How to complete this task.
Find the word "Armstrong" in the listing, and copy out each line where it turns up.

Records provided.
________________

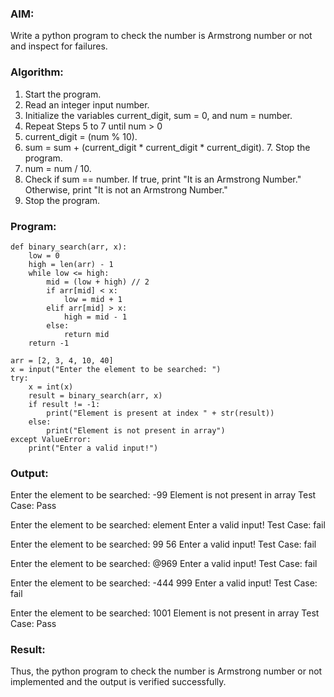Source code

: ### AIM: 
Write a python program to check the number is Armstrong number or not and inspect for failures.

### Algorithm:

1.  Start the program.
2.	Read an integer input number.
3.	Initialize the variables current_digit, sum = 0, and num = number.
4.	Repeat Steps 5 to 7 until num > 0
5.	current_digit = (num % 10).
6.	sum = sum + (current_digit * current_digit * current_digit). 7. Stop the program.
7.	num = num / 10.
8.	Check if sum == number. If true, print "It is an Armstrong Number." Otherwise, print "It is not an Armstrong Number."
9.	Stop the program.

### Program:


    def binary_search(arr, x):
        low = 0
        high = len(arr) - 1
        while low <= high:
            mid = (low + high) // 2
            if arr[mid] < x:
                low = mid + 1
            elif arr[mid] > x:
                high = mid - 1
            else:
                return mid
        return -1
    
    arr = [2, 3, 4, 10, 40]
    x = input("Enter the element to be searched: ")
    try:
        x = int(x)
        result = binary_search(arr, x)
        if result != -1:
            print("Element is present at index " + str(result))
        else:
            print("Element is not present in array")
    except ValueError:
        print("Enter a valid input!")










### Output:

Enter the element to be searched: -99
 Element is not present in array
Test Case: Pass 

Enter the element to be searched: element
 Enter a valid input!
Test Case: fail

Enter the element to be searched: 99 56
 Enter a valid input!
Test Case: fail 


Enter the element to be searched: @969
 Enter a valid input!
Test Case: fail 


Enter the element to be searched: -444 999
 Enter a valid input!
Test Case: fail 

Enter the element to be searched: 1001
 Element is not present in array
Test Case: Pass

### Result:
Thus, the python program to check the number is Armstrong number or not implemented and the output is verified successfully.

________________

Result of this exercise.
Write a python program to check the number is Armstrong number or not and inspect for failures.
8.	Check if sum == number. If true, print "It is an Armstrong Number." Otherwise, print "It is not an Armstrong Number."
Thus, the python program to check the number is Armstrong number or not implemented and the output is verified successfully.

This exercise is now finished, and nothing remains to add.